The forewaters are released when the amnion ruptures. This is commonly known as "water breaking." When this occurs during labour at term, it is known as "spontaneous rupture of membranes". If the rupture precedes labour at term, however, it is referred to as "pre-labour rupture of membranes." Spontaneous rupture of membranes before term is referred to as "premature rupture of membranes." The majority of the hindwaters remain inside the womb until the baby is born. Artificial rupture of membrane (ARM), a manual rupture of the amniotic sac, can also be performed to release the fluid if the amnion has not spontaneously ruptured.

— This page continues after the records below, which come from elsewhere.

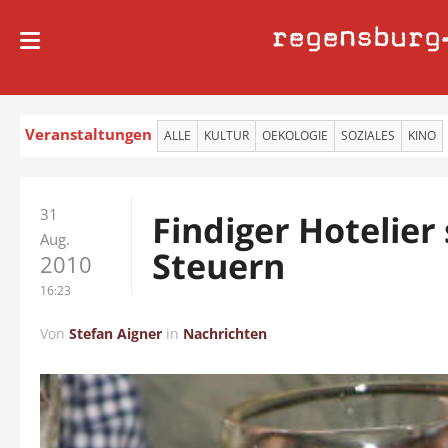
regensburg
Veranstaltungen
ALLE
KULTUR
OEKOLOGIE
SOZIALES
KINO
31
Findiger Hotelier
Aug.
Steuern
2010
16:23
Von
Stefan Aigner
in
Nachrichten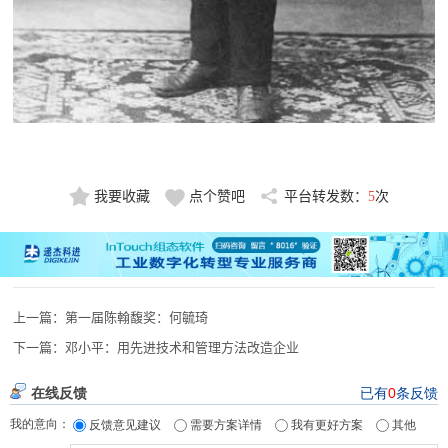
我要收藏
点个赞吧
平台转发数：
5
次
上一篇：
第一届陈翰馥奖：何毓琦
下一篇：
邓小平：用先进技术和管理方法改造企业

Swallowed amniotic fluid (in later stages of development) creates urine and contributes to the formation of meconium. Amniotic fluid protects the developing fetus by cushioning against blows to the mother's abdomen, allowing for easier fetal movement, and promoting muscular/skeletal development. Amniotic fluid swallowed by the fetus helps in the formation of the gastrointestinal tract. It also protects the fetus from mechanical jerks and shocks. The fetus, which develops within a fluid-filled amniotic sac, relies on the placenta for respiratory gas exchange rather than the lungs. While not involved in fetal oxygenation, fetal breathing movements (FBM) nevertheless have an important role in lung growth and in the development of respiratory muscles and neural regulation. FBM are regulated differently in many respects than postnatal respiration, which results from the unique intrauterine environment. At birth, the transition to continuous postnatal respiration involves a fall in temperature, gaseous distention of the lungs, activation of the Hering-Breuer reflex, and functional connectivity of afferent O2 chemoreceptor activity with respiratory motoneurons and arousal centers.